Catwalk

Roland Mouret

Instead of the clarets, evergreens and plums we’ve seen elsewhere, Mouret’s looks came in a range of confectionary hues inspired by Dior’s mid-‘50s collections and Thierry Mugler’s ‘80s winter pastels. Glacial tones like sherbet lemon, winter-sky blue, matcha green and dove grey played elegantly across the silk crepe looks.

‘I wanted the pastels to be frozen,’ he explained after the show. ‘For me, pastels are winter, because they’re colours that look really good when your skin is lighter, and colour that mixes more easily when the sky is grey.’

It wasn’t just the colours that were frozen. The show notes said Mouret was thinking about Paris’s ‘big freeze’ of 1947, with all the post-war urges for elegance and practical need for protective bundling that connotes. Masterful folding created fluttering mini-capes, slimline bustles and soft peplums that added layers without bulk to Mouret’s genius-from-any-angle dresses. An origami coat in heavy silk crepe looked like just the thing a woman would want to fold into as the weather began to bite. Animals even left imprints across the wintry tableaux, with a snow-leopard print and reindeer-like embossing running across a number of pieces.

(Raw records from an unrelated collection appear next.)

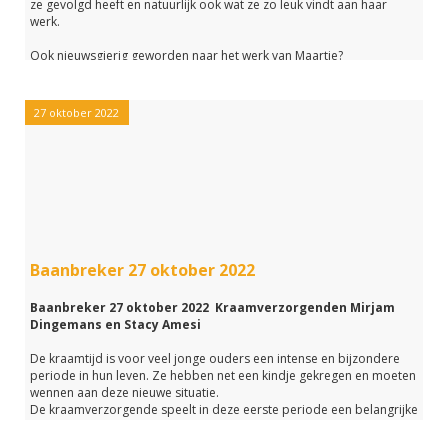
ze gevolgd heeft en natuurlijk ook wat ze zo leuk vindt aan haar
werk.
Ook nieuwsgierig geworden naar het werk van Maartje?
Klik dan snel op de link!
27 oktober 2022
Baanbreker 27 oktober 2022
Baanbreker 27 oktober 2022 Kraamverzorgenden Mirjam
Dingemans en Stacy Amesi
De kraamtijd is voor veel jonge ouders een intense en bijzondere
periode in hun leven. Ze hebben net een kindje gekregen en moeten
wennen aan deze nieuwe situatie.
De kraamverzorgende speelt in deze eerste periode een belangrijke
rol in het leven van deze jonge gezinnen.
Op 27 oktober heeft kraamverzorgende Mirjam Dingemans van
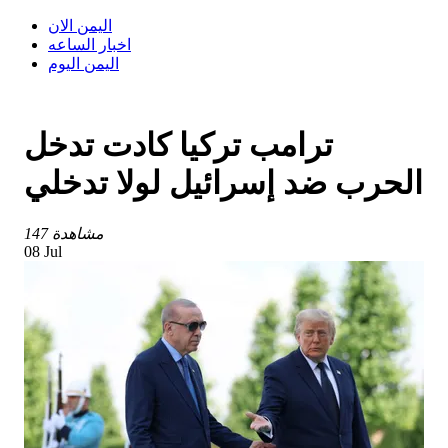
اليمن الان
اخبار الساعه
اليمن اليوم
ترامب تركيا كادت تدخل
الحرب ضد إسرائيل لولا تدخلي
147 مشاهدة
08 Jul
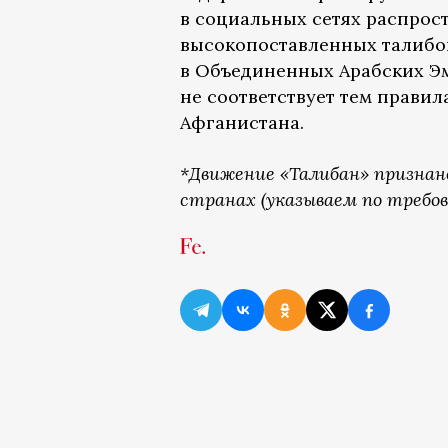
в социальных сетях распрос
высокопоставленных талибов 
в Объединенных Арабских Эм
не соответствует тем правил
Афганистана.
*Движение «Талибан» признан
странах (указываем по требов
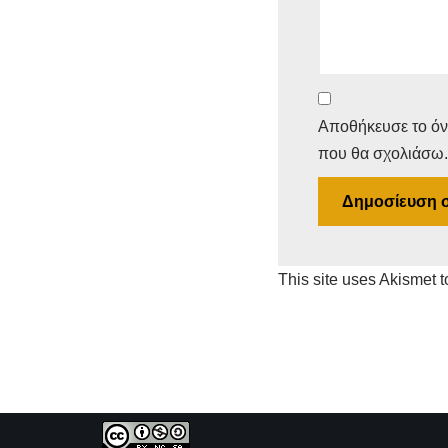
Αποθήκευσε το όνο
που θα σχολιάσω.
This site uses Akismet 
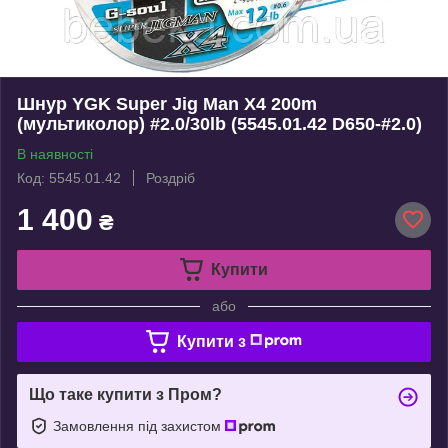
Шнур YGK Super Jig Man X4 200m
(мультиколор) #2.0/30lb (5545.01.42 D650-#2.0)
В наявності
Код: 5545.01.42
Роздріб
1 400
₴
Купити
або
Купити з
Що таке купити з Пром?
Замовлення під захистом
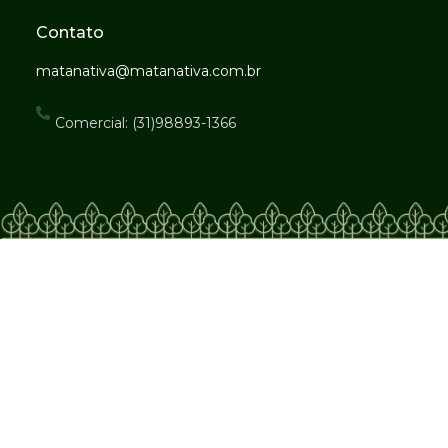
Contato
matanativa@matanativa.com.br
Comercial: (31)98893-1366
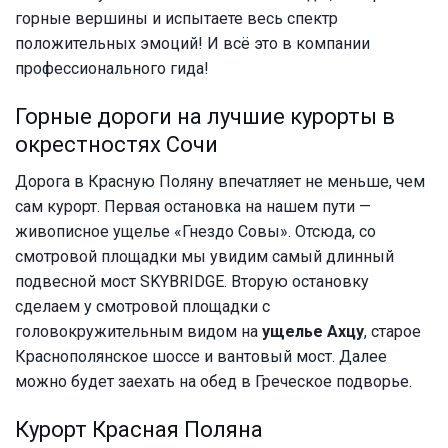
горные вершины и испытаете весь спектр
положительных эмоций! И всё это в компании
профессионального гида!
Горные дороги на лучшие курорты в
окрестностях Сочи
Дорога в Красную Поляну впечатляет не меньше, чем
сам курорт. Первая остановка на нашем пути —
живописное ущелье «Гнездо Совы». Отсюда, со
смотровой площадки мы увидим самый длинный
подвесной мост SKYBRIDGE. Вторую остановку
сделаем у смотровой площадки с
головокружительным видом на
ущелье Ахцу
, старое
Краснополянское шоссе и вантовый мост. Далее
можно будет заехать на обед в Греческое подворье.
Курорт Красная Поляна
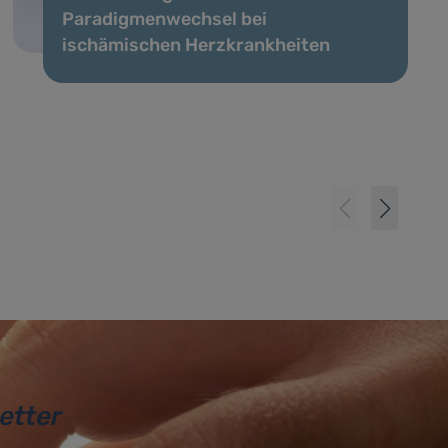
Paradigmenwechsel bei
ischämischen Herzkrankheiten
etter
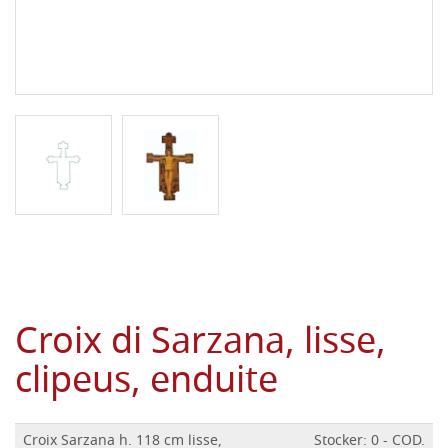
Croix di Sarzana, lisse,
clipeus, enduite
Croix Sarzana h. 118 cm lisse,
Stocker: 0 - COD.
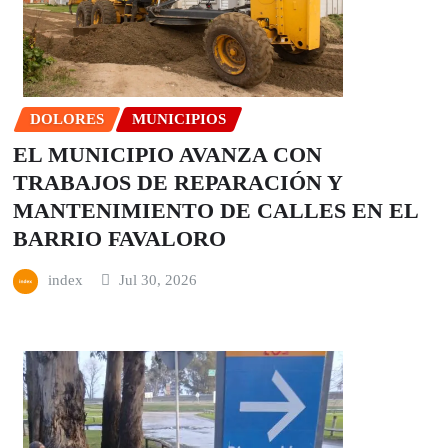
DOLORES
MUNICIPIOS
EL MUNICIPIO AVANZA CON
TRABAJOS DE REPARACIÓN Y
MANTENIMIENTO DE CALLES EN EL
BARRIO FAVALORO
index
Jul 30, 2026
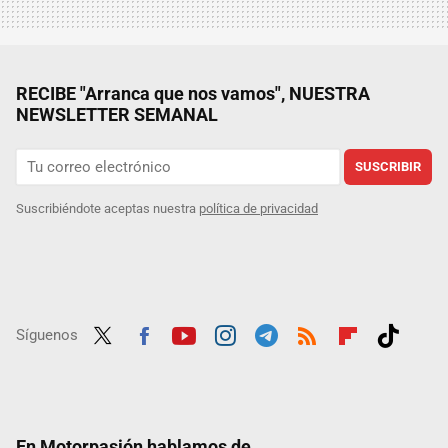
RECIBE "Arranca que nos vamos", NUESTRA
NEWSLETTER SEMANAL
SUSCRIBIR
Suscribiéndote aceptas nuestra
política de privacidad
Síguenos
Twit
Fac
Yout
Inst
Tele
RSS
Flip
Tikt
ter
ebo
ube
agra
gra
boar
ok
ok
m
m
d
En Motorpasión hablamos de...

Sleeveless jackets cut away just below the shoulder blades in the back, with a belt cinching the longer front. Mouret loves a multifunctional piece, and these ‘tabards’ were it for the season. ‘You can put it on knitwear, you can put it on other jackets or other outerwear, on the top or underneath,’ he explained. ‘It’s really that kind of practicality I love.’

The tabards—like sleeker sisters to this winter’s furry gilet—may have been convincing, but the biggest debut in this show was that of Mouret’s shoe collection. The designer recently signed on as Robert Clergerie’s creative director, and now he’s putting the brand’s artisans to work to execute his footwear vision. Violet suede ankle boots were one of the six styles that caught our eyes during the show; after, we learned that Mouret plans to build the line into 50 styles over the next three years.

‘When you want to become a master of something, you have to train. I’m in training mode now to learn as much as I can to define my identity as a shoemaker,’ he said. ‘But at the same time, I am working to learn from the right people, from everybody in the factory, to learn this new field.’